PAGE EXCERPT>

--------------------------------------------------

Bannalec (/fr/; Banaleg) is a commune in the Finistère department in the Brittany region in northwestern France. Bannalec station has rail connections to Quimper, Lorient and Vannes. Bannalec is twinned with the Irish town of Castleisland.

==Geography==
===Climate===
Bannalec has an oceanic climate (Köppen climate classification Cfb). The average annual temperature in Bannalec is 12.0 C. The average annual rainfall is 1221.0 mm with January as the wettest month. The temperatures are highest on average in August, at around 18.1 C, and lowest in January, at around 6.3 C. The highest temperature ever recorded in Bannalec was 38.0 C on 9 August 2003; the coldest temperature ever recorded was -10.9 C on 2 January 1997.

Climate data for Bannalec (1981–2010 averages, extremes 1984−2015)

--------------------------------------------------

DATA PROVIDED>
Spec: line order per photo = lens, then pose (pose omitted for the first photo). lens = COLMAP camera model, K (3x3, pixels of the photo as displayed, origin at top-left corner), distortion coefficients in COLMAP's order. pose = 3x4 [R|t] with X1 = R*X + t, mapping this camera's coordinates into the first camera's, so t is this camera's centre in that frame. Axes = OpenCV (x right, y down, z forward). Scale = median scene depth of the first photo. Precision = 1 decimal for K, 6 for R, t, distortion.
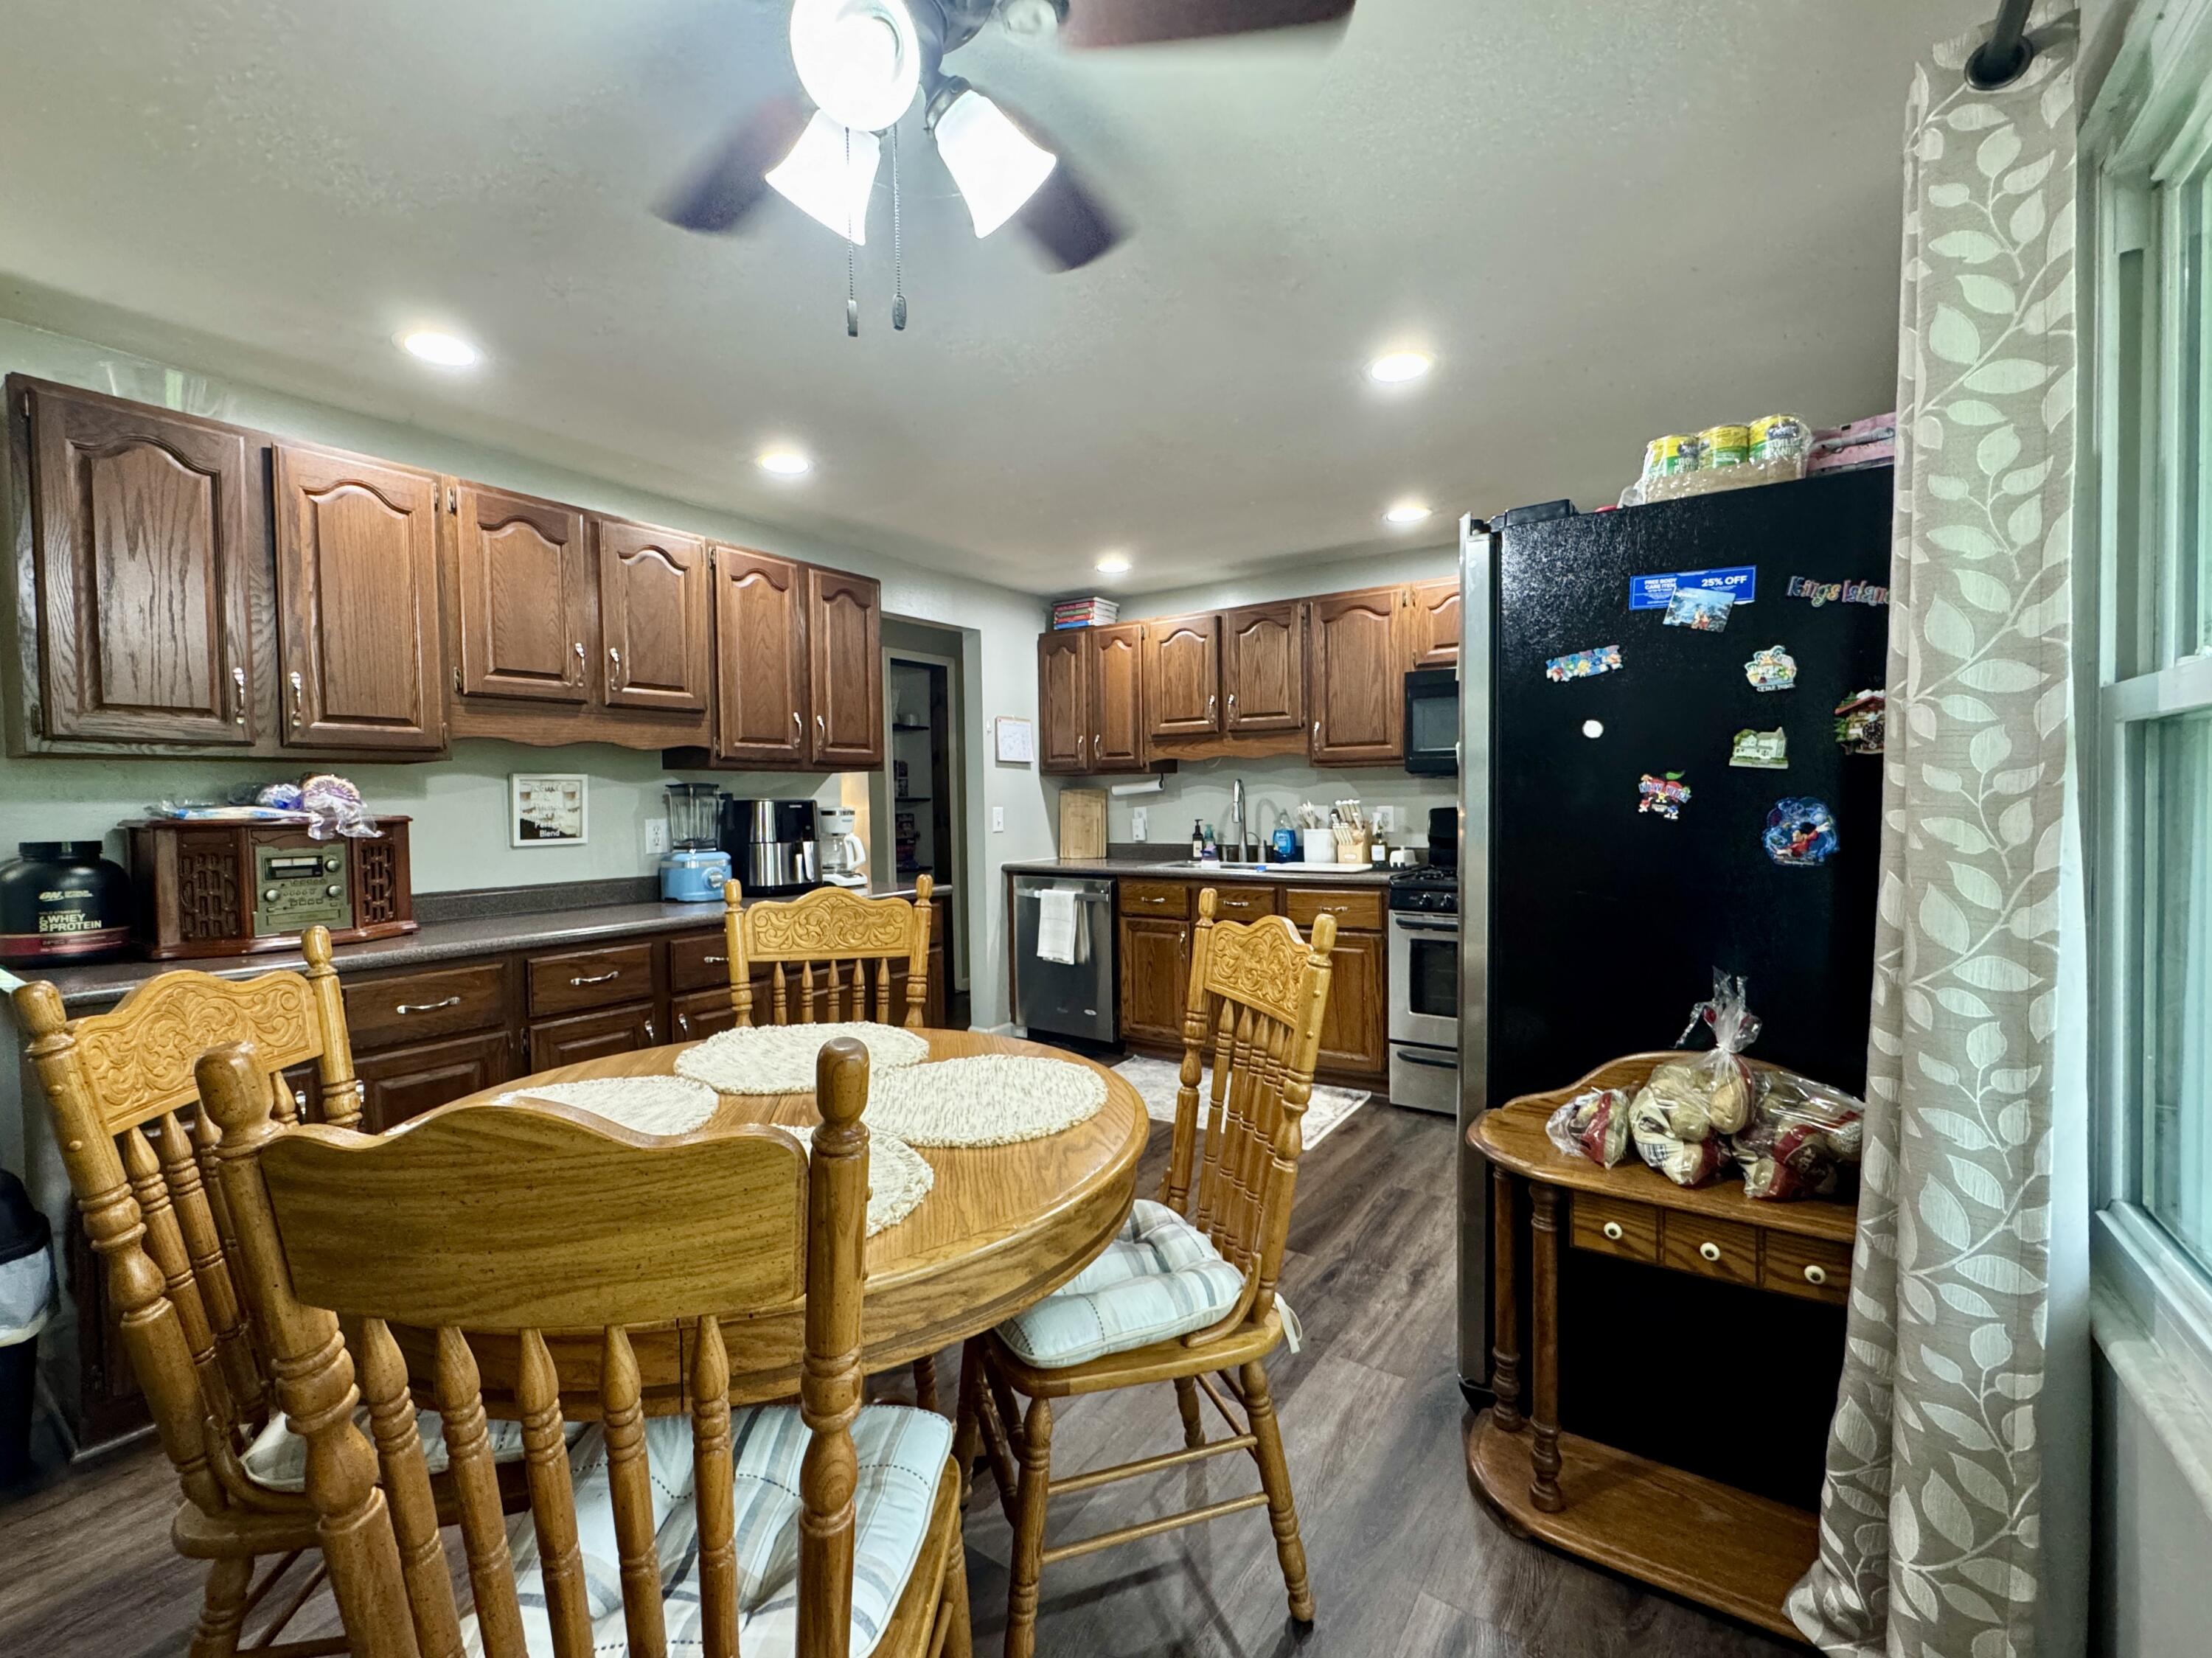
lens RADIAL K [[922.0, 0, 1076.6], [0, 922.0, 826.4], [0, 0, 1]] dist [-0.001273, 0.000221]
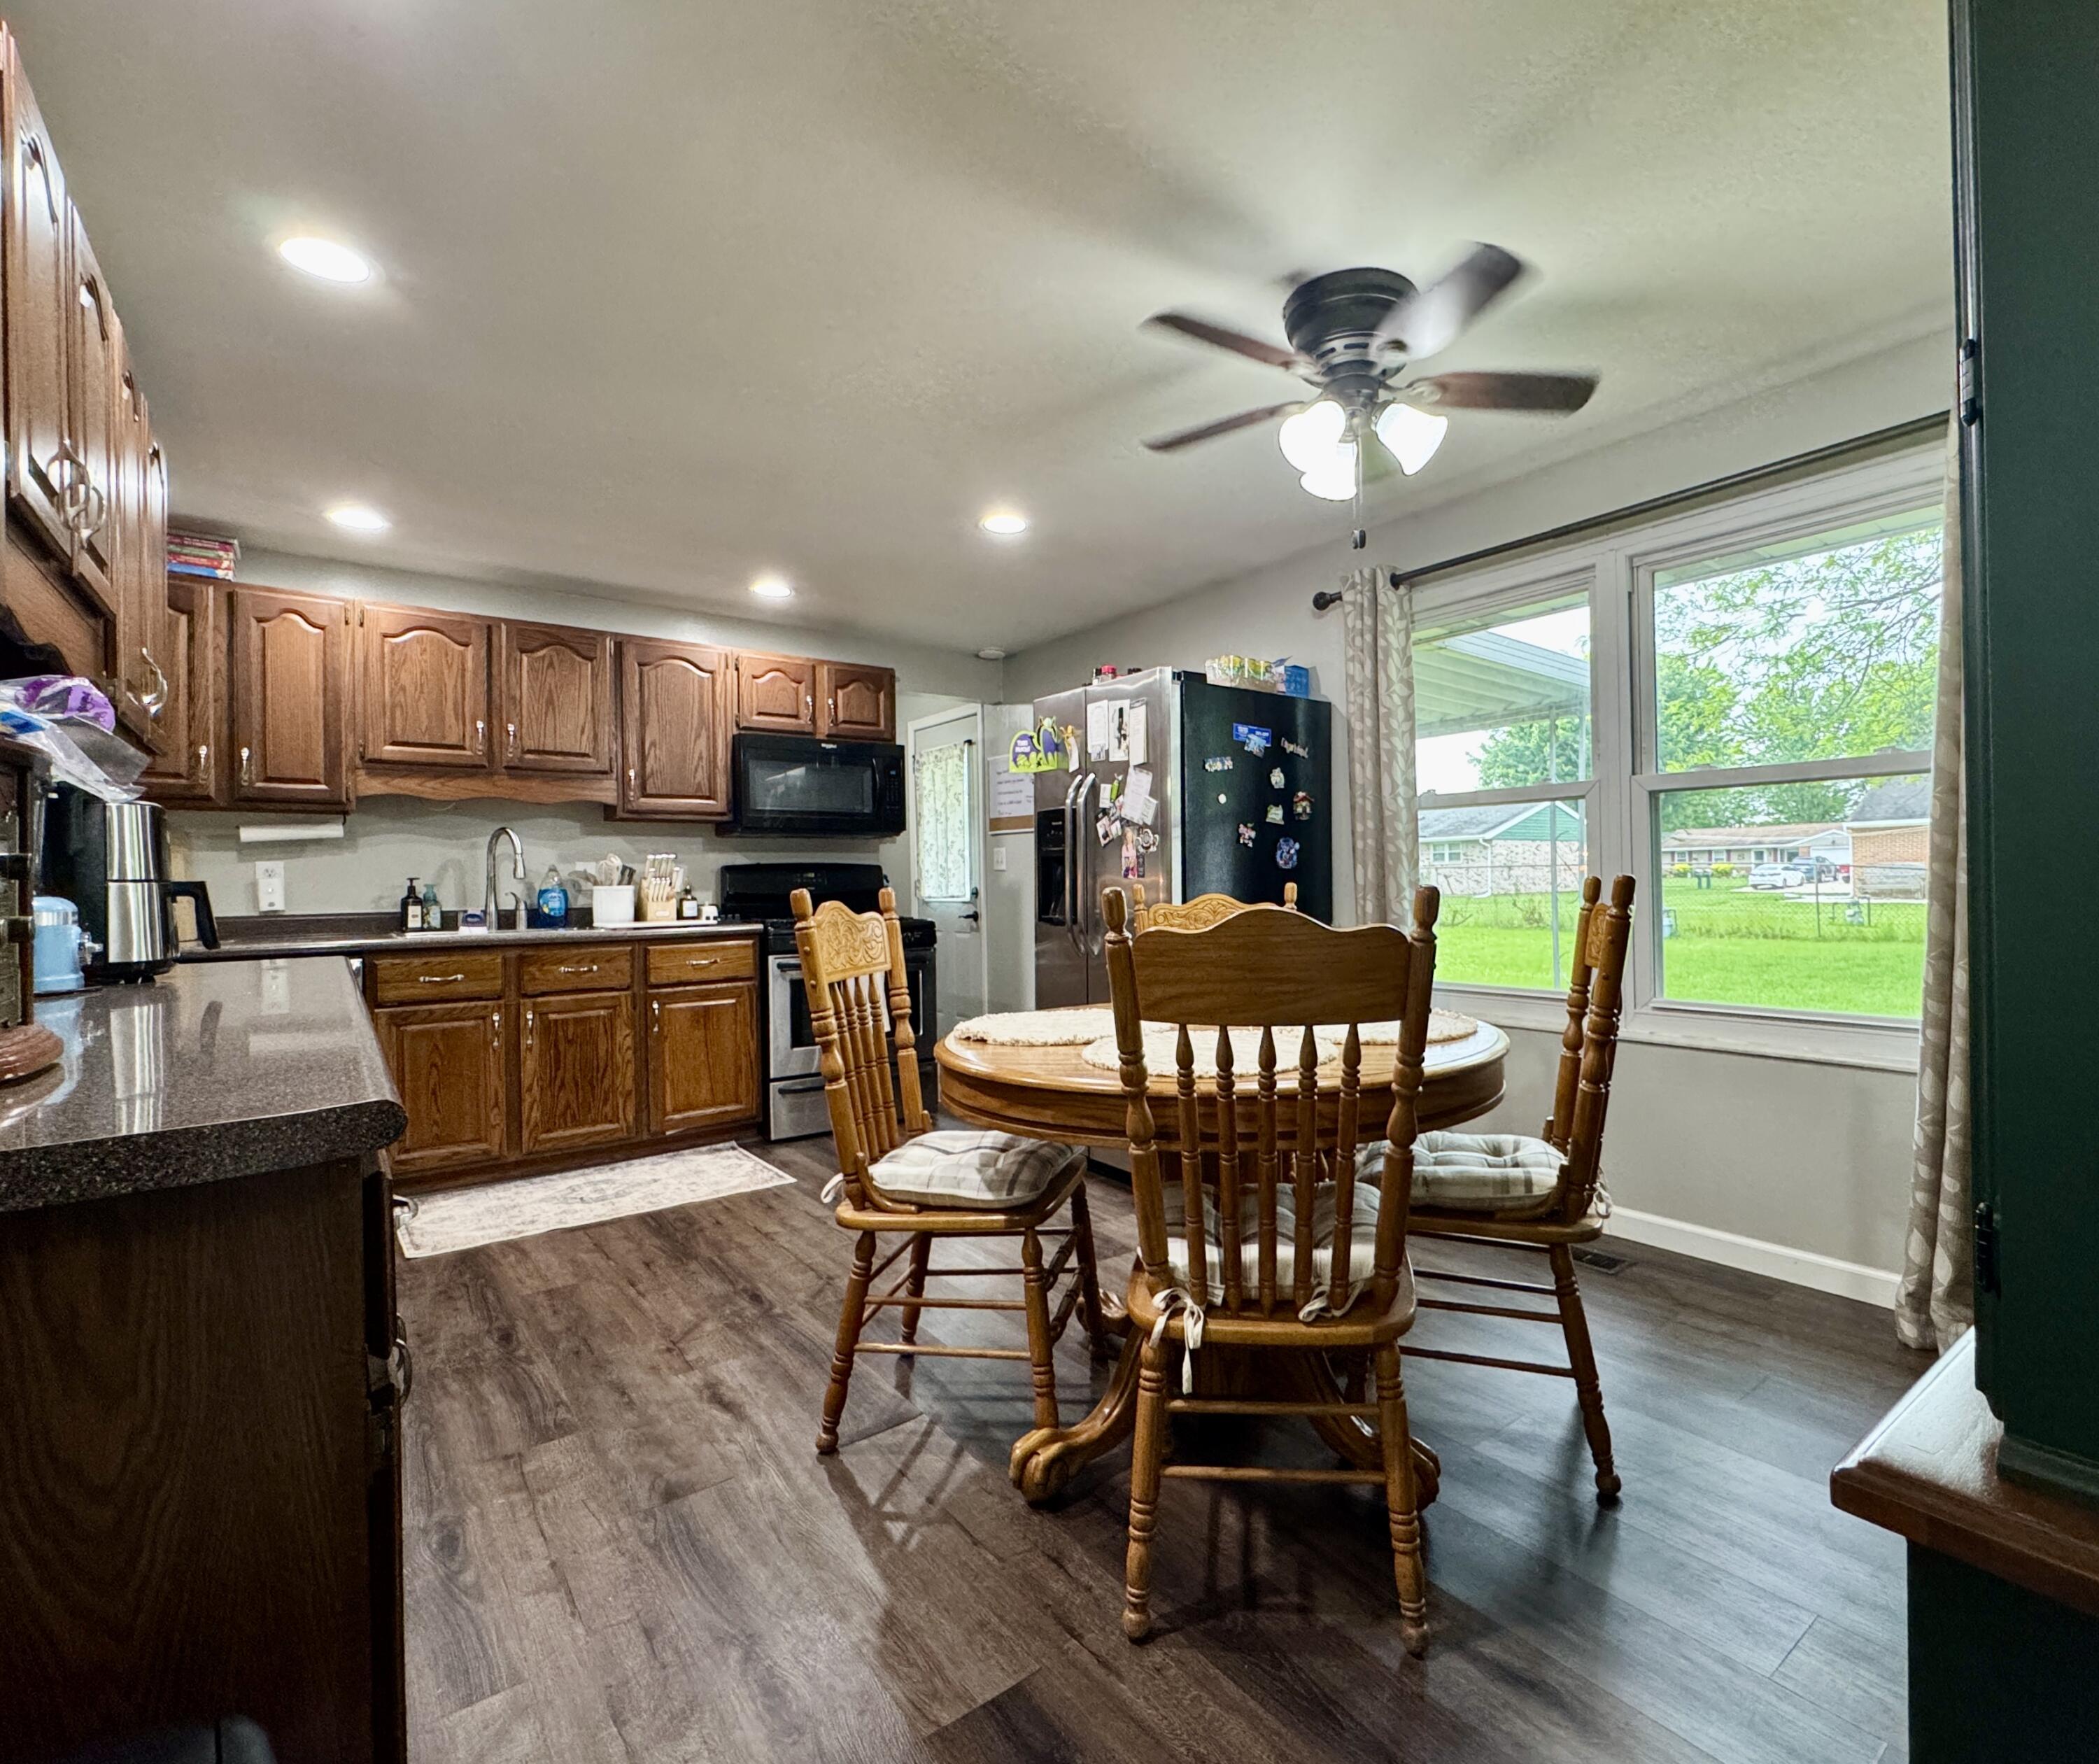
lens RADIAL K [[998.6, 0, 1132.0], [0, 998.6, 877.3], [0, 0, 1]] dist [0.000873, 0.000106]
pose [[0.283783, 0.014941, 0.958772, -0.563246], [0.035048, 0.999049, -0.025942, 0.039414], [-0.958248, 0.040965, 0.282990, 0.236041]]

--------------------------------------------------

REQUIRED ACTION 1> Which towns does the Bannalec excerpt say Bannalec station has rail connections to?
REQUIRED ACTION 2> Can you quote the Bannalec excerpt starting with "Bannalec (/fr/; Banaleg)" and going on through "town of Castleisland."?

EXERCISE RESPONSE 1> Quimper, Lorient, Vannes

EXERCISE RESPONSE 2>
Bannalec (/fr/; Banaleg) is a commune in the Finistère department in the Brittany region in northwestern France. Bannalec station has rail connections to Quimper, Lorient and Vannes. Bannalec is twinned with the Irish town of Castleisland.